‘They Rape Them All’: How Israel Weaponized Sexual Torture Against Palestinian Hostages

‘They Rape Them All’: How Israel Weaponized Sexual Torture Against Palestinian Hostages

‘They Rape Them All’: How Israel Weaponized Sexual Torture Against Palestinian Hostages

By the time international treaties were drafted, after the world witnessed what humanity is capable of inflicting upon itself, certain acts were marked as absolute red lines. Rape. Sexual assault. Coercive nudity. Sexualized humiliation. Crimes that strip the human being down to their rawest vulnerability. Crimes that, when committed systematically, are defined as crimes against humanity. Yet inside Israeli detention centers, according to survivors, doctors, lawyers, and human rights organizations, these red lines have not only been crossed; they have been erased.

A System Hidden Behind Walls and Cameras That Never Ran

When Canada-based broadcaster Samira Mohyeddin asked anti-Zionist lawyer Ben Marmarelli about the leaked rape video at Sde Teiman camp, he did not mince words. “They rape all prisoners in Sde Teiman,” he said. For him, the case that surfaced publicly was not a revelation; it was a scapegoat. “If there had been cameras running 24/7, the world would have seen that rape and torture are routine.” According to Marmarelli, once one case was exposed, Israeli authorities moved quickly to isolate it, turning the accused soldiers into symbols of national sacrifice.

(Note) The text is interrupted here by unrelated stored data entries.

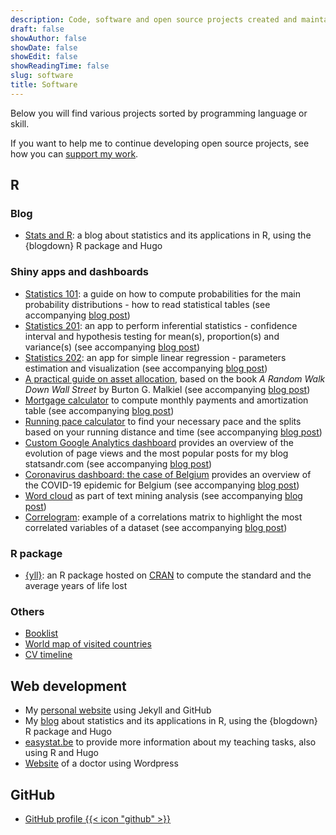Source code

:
 ```yaml
---
description: Code, software and open source projects created and maintained by Antoine Soetewey
draft: false
showAuthor: false
showDate: false
showEdit: false
showReadingTime: false
slug: software
title: Software
---
```


Below you will find various projects sorted by programming language or skill.

If you want to help me to continue developing open source projects, see how you can [support my work](https://statsandr.com/support/).

## R

### Blog

- [Stats and R](https://statsandr.com/): a blog about statistics and its applications in R, using the {blogdown} R package and Hugo

### Shiny apps and dashboards

<ul>
    <li><a href="https://antoinesoetewey.shinyapps.io/statistics-101/">Statistics 101</a>: a guide on how to compute probabilities for the main probability distributions - how to read statistical tables (see accompanying <a href="https://statsandr.com/blog/a-guide-on-how-to-read-statistical-tables/">blog post</a>)</li>
    <li><a href="https://antoinesoetewey.shinyapps.io/statistics-201/">Statistics 201</a>: an app to perform inferential statistics - confidence interval and hypothesis testing for mean(s), proportion(s) and variance(s) (see accompanying <a href="https://statsandr.com/blog/a-shiny-app-for-inferential-statistics-by-hand/">blog post</a>)</li>
    <li><a href="https://antoinesoetewey.shinyapps.io/statistics-202/">Statistics 202</a>: an app for simple linear regression - parameters estimation and visualization (see accompanying <a href="https://statsandr.com/blog/a-shiny-app-for-simple-linear-regression-by-hand-and-in-r/">blog post</a>)</li>
    <li><a href="https://antoinesoetewey.shinyapps.io/optimal-asset-allocation/">A practical guide on asset allocation</a>, based on the book <i>A Random Walk Down Wall Street</i> by Burton G. Malkiel (see accompanying <a href="https://statsandr.com/blog/practical-guide-on-optimal-asset-allocation/">blog post</a>)</li>
    <li><a href="https://antoinesoetewey.shinyapps.io/mortgage-calculator/">Mortgage calculator</a> to compute monthly payments and amortization table (see accompanying <a href="https://statsandr.com/blog/mortgage-calculator-r-shiny/">blog post</a>)</li>
    <li><a href="https://antoinesoetewey.shinyapps.io/running-pace-calculator/">Running pace calculator</a> to find your necessary pace and the splits based on your running distance and time (see accompanying <a href="https://statsandr.com/blog/running-pace-calculator/">blog post</a>)</li>
    <li><a href="https://statsandr.com/blog/files/google-analytics-dashboard/">Custom Google Analytics dashboard</a> provides an overview of the evolution of page views and the most popular posts for my blog statsandr.com (see accompanying <a href="https://statsandr.com/blog/track-blog-performance-in-r/">blog post</a>)</li>
    <li><a href="/files/coronavirus-dashboard.html">Coronavirus dashboard: the case of Belgium</a> provides an overview of the COVID-19 epidemic for Belgium (see accompanying <a href="https://statsandr.com/blog/how-to-create-a-simple-coronavirus-dashboard-specific-to-your-country-in-r/">blog post</a>)</li>
    <li><a href="https://antoinesoetewey.shinyapps.io/word-cloud/">Word cloud</a> as part of text mining analysis (see accompanying <a href="https://statsandr.com/blog/draw-a-word-cloud-with-a-shiny-app/">blog post</a>)</li>
    <li><a href="https://antoinesoetewey.shinyapps.io/correlogram/">Correlogram</a>: example of a correlations matrix to highlight the most correlated variables of a dataset (see accompanying <a href="https://statsandr.com/blog/correlogram-in-r-how-to-highlight-the-most-correlated-variables-in-a-dataset/">blog post</a>)</li>
</ul>

### R package

- [{yll}](/files/years-of-life-lost-yll.pdf): an R package hosted on <a href="https://CRAN.R-project.org/package=yll" target="_blank" rel="noopener">CRAN</a> to compute the standard and the average years of life lost

### Others

- [Booklist](/files/booklist.html)
- [World map of visited countries](/files/visited-places.html)
- [CV timeline](/files/CV_timeline_antoinesoetewey.html)

## Web development

<ul>
  <li>My <a href="/">personal website</a> using Jekyll and GitHub</li>
  <li>My <a href="https://statsandr.com/">blog</a> about statistics and its applications in R, using the {blogdown} R package and Hugo</li>
  <li><a href="https://easystat.be/">easystat.be</a> to provide more information about my teaching tasks, also using R and Hugo</li>
  <li><a href="https://www.docteurelsavancaster.com/" target="_blank" rel="noopener">Website</a> of a doctor using Wordpress</li>
</ul>


## GitHub

<ul>
<li><a href="https://github.com/AntoineSoetewey" target="_blank" rel="noopener">GitHub profile {{< icon "github" >}}</a></li>
</ul>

“They rape all prisoners in Sde Teiman.” -Ben Marmarelli

His statement aligns with a growing body of testimonies gathered from Gaza detainees released during brief pauses in the war, testimonies that describe sexual violence not as an aberration but as policy.

The Doctor Who Treated the Evidence

At Shuhada’a Al-Aqsa Hospital, intensive care and anesthesia specialist Dr. Ezeddin Shaheen unexpectedly began receiving former detainees after the current truce began. “Since the start of the truce, I treated six or seven patients who later told me they had been raped by Israelis,” he told Quds News Network. “They did not come to me for treatment related to rape; they came for other medical issues. I received this number even though I am not specialized in treating released detainees. But during examination, the truth emerged.” He also documented injuries from dogs, wooden sticks, and, horrifically, an electric drill. “They used a drill on their bodies, hands, and heads. There were holes.” He stresses that this torture is systematic, not incidental.

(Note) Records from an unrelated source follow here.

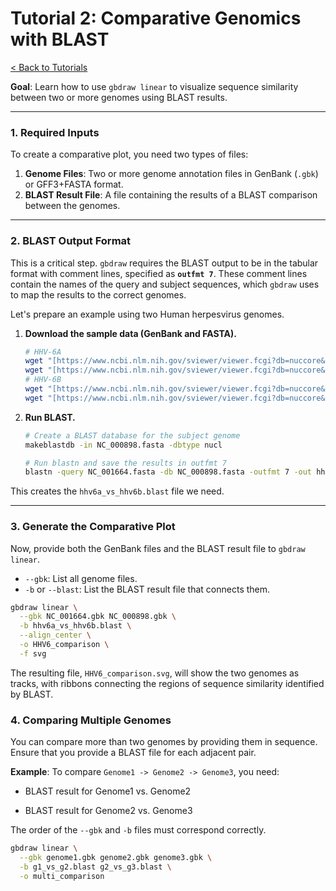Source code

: # Tutorial 2: Comparative Genomics with BLAST

[< Back to Tutorials](./)

**Goal**: Learn how to use `gbdraw linear` to visualize sequence similarity between two or more genomes using BLAST results.

---

### 1. Required Inputs

To create a comparative plot, you need two types of files:

1.  **Genome Files**: Two or more genome annotation files in GenBank (`.gbk`) or GFF3+FASTA format.
2.  **BLAST Result File**: A file containing the results of a BLAST comparison between the genomes.

---

### 2. BLAST Output Format

This is a critical step. `gbdraw` requires the BLAST output to be in the tabular format with comment lines, specified as **`outfmt 7`**. These comment lines contain the names of the query and subject sequences, which `gbdraw` uses to map the results to the correct genomes.

Let's prepare an example using two Human herpesvirus genomes.

1.  **Download the sample data (GenBank and FASTA).**
    ```bash
    # HHV-6A
    wget "[https://www.ncbi.nlm.nih.gov/sviewer/viewer.fcgi?db=nuccore&dopt=gbwithparts&id=NC_001664.4](https://www.ncbi.nlm.nih.gov/sviewer/viewer.fcgi?db=nuccore&dopt=gbwithparts&id=NC_001664.4)" -O NC_001664.gbk
    wget "[https://www.ncbi.nlm.nih.gov/sviewer/viewer.fcgi?db=nuccore&dopt=fasta&id=NC_001664.4](https://www.ncbi.nlm.nih.gov/sviewer/viewer.fcgi?db=nuccore&dopt=fasta&id=NC_001664.4)" -O NC_001664.fasta
    # HHV-6B
    wget "[https://www.ncbi.nlm.nih.gov/sviewer/viewer.fcgi?db=nuccore&dopt=gbwithparts&id=NC_000898.1](https://www.ncbi.nlm.nih.gov/sviewer/viewer.fcgi?db=nuccore&dopt=gbwithparts&id=NC_000898.1)" -O NC_000898.gbk
    wget "[https://www.ncbi.nlm.nih.gov/sviewer/viewer.fcgi?db=nuccore&dopt=fasta&id=NC_000898.1](https://www.ncbi.nlm.nih.gov/sviewer/viewer.fcgi?db=nuccore&dopt=fasta&id=NC_000898.1)" -O NC_000898.fasta
    ```

2.  **Run BLAST.**
    ```bash
    # Create a BLAST database for the subject genome
    makeblastdb -in NC_000898.fasta -dbtype nucl

    # Run blastn and save the results in outfmt 7
    blastn -query NC_001664.fasta -db NC_000898.fasta -outfmt 7 -out hhv6a_vs_hhv6b.blast
    ```
This creates the `hhv6a_vs_hhv6b.blast` file we need.

---

### 3. Generate the Comparative Plot

Now, provide both the GenBank files and the BLAST result file to `gbdraw linear`.

* `--gbk`: List all genome files.
* `-b` or `--blast`: List the BLAST result file that connects them.

```bash
gbdraw linear \
  --gbk NC_001664.gbk NC_000898.gbk \
  -b hhv6a_vs_hhv6b.blast \
  --align_center \
  -o HHV6_comparison \
  -f svg
```

The resulting file, `HHV6_comparison.svg`, will show the two genomes as tracks, with ribbons connecting the regions of sequence similarity identified by BLAST.

### 4. Comparing Multiple Genomes
You can compare more than two genomes by providing them in sequence. Ensure that you provide a BLAST file for each adjacent pair.

**Example**: To compare `Genome1 -> Genome2 -> Genome3`, you need:

- BLAST result for Genome1 vs. Genome2

- BLAST result for Genome2 vs. Genome3

The order of the `--gbk` and `-b` files must correspond correctly.
```bash
gbdraw linear \
  --gbk genome1.gbk genome2.gbk genome3.gbk \
  -b g1_vs_g2.blast g2_vs_g3.blast \
  -o multi_comparison
```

Breaking the Human Spirit: A Pattern of Sexual Torture

The Palestinian Center for Human Rights has been documenting these testimonies for months. Patterns appear again and again: rape, gang rape, forced nudity, penetration with objects, sexual threats, and attacks involving trained dogs. These are not random acts. Survivors describe a coordinated system designed to break the will of detainees, forcing them into complete submission; body and soul. A United Nations investigation reached the same conclusion: Israeli soldiers raped at least two detained women from Gaza and subjected others to sexual harassment and sexualized torture. Inside these secretive facilities, especially Sde Teiman, Anatot, and Negev, survivors describe a machinery of degradation that operates with clinical precision. Released prisoner Khaldoun Barghouti described the first days of the genocide in the Negev prison as a scene of mass nudity, mass beatings, and dogs attacking detainees. He said Israeli minister Itamar Ben-Gvir even walked on the chests and heads of naked prisoners. “Stick rape, using wooden or iron sticks, became common,” he said. Ben-Gvir later boasted on X: “I saw what pleases me in the Negev prison.” Palestinian journalist Sami Al-Saei endured beatings, forced stripping, and penetration with sticks.

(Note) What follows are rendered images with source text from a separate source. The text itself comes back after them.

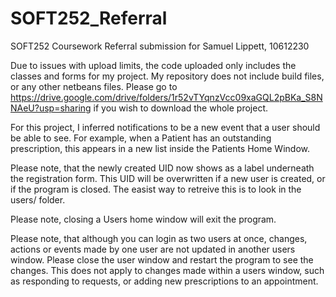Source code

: # SOFT252_Referral
SOFT252 Coursework Referral submission for Samuel Lippett, 10612230


Due to issues with upload limits, the code uploaded only includes the classes and forms for my project. My repository does not include build files, or any other netbeans files. 
Please go to https://drive.google.com/drive/folders/1r52vTYqnzVcc09xaGQL2pBKa_S8NNAeU?usp=sharing if you wish to download the whole project. 


For this project, I inferred notifications to be a new event that a user should be able to see. For example, when a Patient has an outstanding prescription, this appears in a new list inside the Patients Home Window.


Please note, that the newly created UID now shows as a label underneath the registration form. This UID will be overwritten if a new user is created, or if the program is closed. The easist way to retreive this is to look in the users/ folder. 

Please note, closing a Users home window will exit the program.

Please note, that although you can login as two users at once, changes, actions or events made by one user are not updated in another users window. Please close the user window and restart the program to see the changes. This does not apply to changes made within a users window, such as responding to requests, or adding new prescriptions to an appointment.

“Once it becomes policy, it turns every detainee into a target.” -Dr. Alaa Al-Froukh

“I couldn’t sit, stand, or walk normally. They made me kneel naked with my face on the floor.” His psychological trauma lasted long after his release.

The Psychology of Silence

Psychiatrist Dr. Alaa Al-Froukh, the former president of the Jordanian Psychiatric Association, explains that many survivors do not speak immediately because sexual torture carries deep social stigma, and the trauma itself triggers avoidance, flashbacks, and dissociation. Reliving the experience, even in words, can feel like being assaulted again. “Victims often hide it. They try to erase it from memory. The shame is not theirs, but society places it on them,” he said. He warns that when such torture becomes systematized, it serves one clear purpose: to provide institutional cover for soldiers who might otherwise hesitate. “Once it becomes policy,” he said, “it turns every detainee into a target.”